- **任務說明**:
A. 根據所附文章回答下列問題,每題一行:
(i) 文中說書籍是過去人類精神遺產的什麼?
(ii) 文中說書籍至少有幾大流弊?
(iii) 我國古代學者因書籍難得,要花多長時間才能治一經?
B. 判斷下列說法是否與所附文章相符,回答「是」或「否」,並原文引出起決定作用的文字:
(i) 文章認為讀書是求學問的唯一途徑。
(ii) 歷史愈前進,讀書也就愈不易。
(iii) 現在的青年學者書過目得多,留心的也多。
C. 按照所附文章的說法,讀書為什麼是學問的一個重要途徑?用一到三句話說明。

- **所附文章**:
────────
朱光潛

學問不只是讀書,而讀書究竟是學問的一個重要途徑。因為學問不僅是個人的事還是全人類的事,每科學問到了現在的階段,是全人類分途努力、日積月累所得到的成就,而這成就還沒有淹沒,就全靠有書籍記載流傳下來。
書籍是過去人類精神遺產的寶庫,也可以說是人類文化學術前進軌跡上的記程碑。我們就現階段的文化學術求前進,必定根據過去人類已得的成就做出發點。如果抹煞過去人類已得的成就,我們說不定要把出發點移回到幾百年前甚至幾千年前,縱然能前進,也還是開倒車落伍。讀書是要清算過去人類成就的總賬,把幾千年的人類思想經驗在短促的幾十年內重溫一遍,把過去無數億萬人辛苦獲來的知識教訓集中到讀者一個人身上去受用。有了這種準備,一個人總能在學問途程上作萬里長征,去發現新的世界。
歷史愈前進,人類的精神遺產愈豐富,書籍愈浩繁,而讀書也就愈不易。書籍固然可貴,卻也是一種累贅,可以變成研究學問的障礙。
它至少有兩大流弊。第一,書多易使讀者不專精。我國古代學者因書籍難得,皓首窮年才能治一經。書雖讀得少,讀一部卻就是一部,口誦心惟,咀嚼得爛熟,透入身心,變成一種精神的原動力,一生受用不盡。現在書籍易得,一個青年學者就可夸口曾過目萬卷,“過目”的雖多,“留心”的卻少。譬如飲食,不消化的東西積得愈多,愈易釀成腸胃病,許多浮淺虛驕的習氣都由耳食膚受所養成。
────────
- **練習資料**:
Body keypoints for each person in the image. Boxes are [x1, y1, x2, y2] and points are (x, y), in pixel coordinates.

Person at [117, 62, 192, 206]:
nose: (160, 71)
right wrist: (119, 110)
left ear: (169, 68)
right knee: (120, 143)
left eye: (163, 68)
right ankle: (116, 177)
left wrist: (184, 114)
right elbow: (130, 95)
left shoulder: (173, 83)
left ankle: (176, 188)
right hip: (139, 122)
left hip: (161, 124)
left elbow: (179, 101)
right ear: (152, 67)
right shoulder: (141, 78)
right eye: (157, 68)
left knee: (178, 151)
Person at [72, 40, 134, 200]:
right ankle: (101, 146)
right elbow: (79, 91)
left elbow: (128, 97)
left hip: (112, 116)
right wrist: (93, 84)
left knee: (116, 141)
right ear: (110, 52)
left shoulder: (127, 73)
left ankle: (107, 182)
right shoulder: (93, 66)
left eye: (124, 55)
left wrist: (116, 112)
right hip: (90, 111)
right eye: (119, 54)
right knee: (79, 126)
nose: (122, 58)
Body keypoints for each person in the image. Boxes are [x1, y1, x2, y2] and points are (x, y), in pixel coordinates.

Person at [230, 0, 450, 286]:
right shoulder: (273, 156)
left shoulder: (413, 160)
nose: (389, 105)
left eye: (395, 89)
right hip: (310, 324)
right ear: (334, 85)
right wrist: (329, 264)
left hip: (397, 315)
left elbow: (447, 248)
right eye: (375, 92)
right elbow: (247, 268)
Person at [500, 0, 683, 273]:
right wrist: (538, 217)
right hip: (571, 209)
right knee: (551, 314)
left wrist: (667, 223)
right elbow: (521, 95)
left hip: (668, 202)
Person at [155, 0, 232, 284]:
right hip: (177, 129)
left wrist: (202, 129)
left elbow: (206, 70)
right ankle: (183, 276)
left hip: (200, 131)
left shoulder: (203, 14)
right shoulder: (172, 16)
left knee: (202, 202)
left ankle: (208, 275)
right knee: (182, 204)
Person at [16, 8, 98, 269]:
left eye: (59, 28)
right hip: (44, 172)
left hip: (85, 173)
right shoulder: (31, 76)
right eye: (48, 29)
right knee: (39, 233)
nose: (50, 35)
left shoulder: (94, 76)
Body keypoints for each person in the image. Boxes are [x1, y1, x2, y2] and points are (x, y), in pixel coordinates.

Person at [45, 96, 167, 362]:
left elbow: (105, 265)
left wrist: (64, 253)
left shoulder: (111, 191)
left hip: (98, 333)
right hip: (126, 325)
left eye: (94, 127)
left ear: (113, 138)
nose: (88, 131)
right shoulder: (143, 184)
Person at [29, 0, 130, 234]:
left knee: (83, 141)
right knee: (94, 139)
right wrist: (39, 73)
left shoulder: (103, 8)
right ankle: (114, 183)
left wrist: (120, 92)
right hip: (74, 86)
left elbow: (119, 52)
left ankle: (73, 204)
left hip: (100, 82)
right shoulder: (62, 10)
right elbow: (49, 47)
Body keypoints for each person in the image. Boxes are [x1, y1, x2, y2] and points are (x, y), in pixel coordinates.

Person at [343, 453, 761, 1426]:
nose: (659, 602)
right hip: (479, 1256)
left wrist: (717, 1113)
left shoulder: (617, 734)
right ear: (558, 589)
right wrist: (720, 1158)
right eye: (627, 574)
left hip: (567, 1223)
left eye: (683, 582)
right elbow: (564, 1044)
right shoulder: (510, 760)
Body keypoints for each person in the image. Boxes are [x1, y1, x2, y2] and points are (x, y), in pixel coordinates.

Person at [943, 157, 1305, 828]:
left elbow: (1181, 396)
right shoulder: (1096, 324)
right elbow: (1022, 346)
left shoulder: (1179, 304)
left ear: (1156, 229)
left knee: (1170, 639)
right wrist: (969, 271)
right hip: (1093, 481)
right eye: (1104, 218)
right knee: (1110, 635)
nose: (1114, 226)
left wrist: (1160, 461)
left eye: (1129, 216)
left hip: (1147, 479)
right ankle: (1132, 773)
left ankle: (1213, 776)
────────
- **逐項答案**:
A.
(i) 寶庫。
(ii) 兩大流弊。
(iii) 皓首窮年。

B.
(i) 否:「學問不只是讀書,而讀書究竟是學問的一個重要途徑。」
(ii) 是:「歷史愈前進,人類的精神遺產愈豐富,書籍愈浩繁,而讀書也就愈不易。」
(iii) 否:「“過目”的雖多,“留心”的卻少。」

C. 因為學問不僅是個人的事,還是全人類的事,每科學問到現在的階段,都是全人類分途努力、日積月累所得到的成就。這成就沒有淹沒,全靠有書籍記載流傳下來。